El chef valenciano inicia los “Desayunos con maestros” de La Rambleta

El Espai La Rambleta ha puesto en marcha una nueva iniciativa titulada “Desayuno con maestros. Esta propuesta surge “la intención de apostar por los vínculos entre figuras incontestables y jóvenes”.

A través de esta iniciativa este espacio escénico pretende dar la oportunidad a 25 jóvenes de conocer de una manera distendida a referentes valencianos en diferentes campos del conocimiento.

Ricard Camarena ha sido el primero de estos maestros en compartir experiencias y anécdotas. Así, el reputado cocinero, como le gusta que le llamen, habló de política, de gastronomía, de gestión económica y también de la vida familiar, pero también ahondó en la importancia de reivindicar lo valenciano.

En este sentido, explicó que “no hay que caer en el patriotismo barato, sino poner en valor aquellas cosas que se hacen bien, en lo que destacamos y si en algo, no somos buenos, trabajar para serlo; porque si vendemos humo nos perjudica”.

En cualquier caso, puntualizó que igual que se está produciendo un cambio social y político, a nivel local, “la actitud de los valencianos también está cambiando respecto a nuestras cosas, aún así, sigue costando más que te lo reconozcan aquí que en Madrid y Barcelona”.
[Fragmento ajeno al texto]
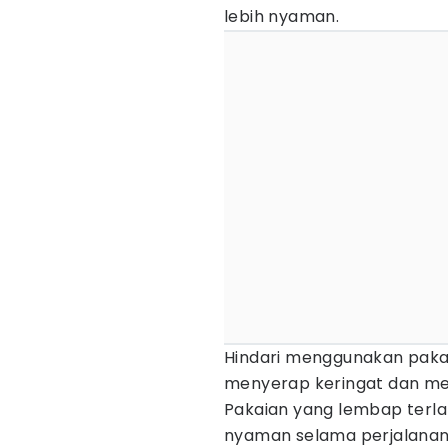
lebih nyaman.
Hindari menggunakan paka
menyerap keringat dan me
Pakaian yang lembap terla
nyaman selama perjalanan. S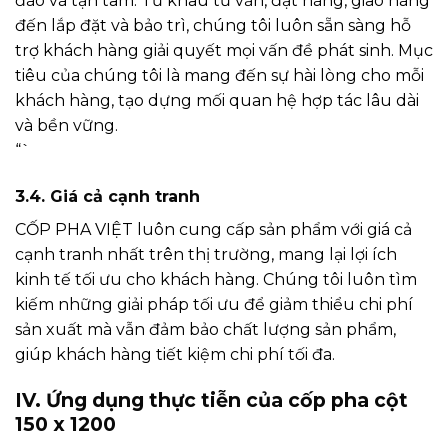
đáo và tận tâm. Từ khâu tư vấn, đặt hàng, giao hàng
đến lắp đặt và bảo trì, chúng tôi luôn sẵn sàng hỗ
trợ khách hàng giải quyết mọi vấn đề phát sinh. Mục
tiêu của chúng tôi là mang đến sự hài lòng cho mỗi
khách hàng, tạo dựng mối quan hệ hợp tác lâu dài
và bền vững.
“`
3.4. Giá cả cạnh tranh
CỐP PHA VIỆT luôn cung cấp sản phẩm với giá cả
cạnh tranh nhất trên thị trường, mang lại lợi ích
kinh tế tối ưu cho khách hàng. Chúng tôi luôn tìm
kiếm những giải pháp tối ưu để giảm thiểu chi phí
sản xuất mà vẫn đảm bảo chất lượng sản phẩm,
giúp khách hàng tiết kiệm chi phí tối đa.
IV. Ứng dụng thực tiễn của cốp pha cột
150 x 1200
Ante la pregunta de porqué se afincó en Valencia señaló que es su tierra y que le gusta estar aquí, y bromeo diciendo que “para no plantearme nunca más el volver a irme he abierto El Habitual y me he comprado una casa, con lo que ahora ya no tengo más remedio”.

Camarena que en todo momento conversó en un tono modesto, abierto y con una sinceridad apabullante aseguró que no se considera artista, y que en el futuro prefiere que se recuerde más como buena persona que como cocinero.

Constantemente se refirió con admiración al equipo de trabajadores que tiene distribuidos entre sus establecimientos: Ricard Camarena, Canalla Bistró, CentralBar y El Habitual. Destacó su profesionalidad y calidad humana, afirmando que esos dos factores hacen, que junto a la comida, sus locales sean sinónimo de éxito. Eso y la otra mitad del tándem que dirige este macro proyecto que es el Ricard Camarena Chef, su mujer. Una mujer que se encarga de la gestión, pero que aunque prefiere estar en la sombra es clave para el triunfo y encumbramiento de cada uno de los restaurantes del cocinero valenciano.

Camarena asegura, además, en relación a la estética de sus establecimientos y de sus platos, que “me gusta el diseño y las cosas bonitas desde los 7 años, pero conozco locales que en cuanto a diseño son una patata y funcionan”, en cualquier caso, “no voy a sacrificar la comodidad de los clientes y los trabajadores por el diseño, del mismo modo que nunca voy a sacrificar el sabor de un plato en beneficio de una estética concreta. Si un plato no está bueno, no tienes nada”.

En cualquier caso, Ricard Camarena afirma que no tiene sensación de éxito y que únicamente se dedica a analizar el fracaso para mejorar, porque en la actualidad tiene más ilusión que nunca, porque ha conseguido crecer a nivel profesional y personal al unísono sin tener que renunciar a ninguno de los dos, pero en su cabeza aún bullen numerosas ideas que “tal vez logre materializar o no, porque nunca se sabe, lo único cierto, es que tengo más ilusión que nunca”.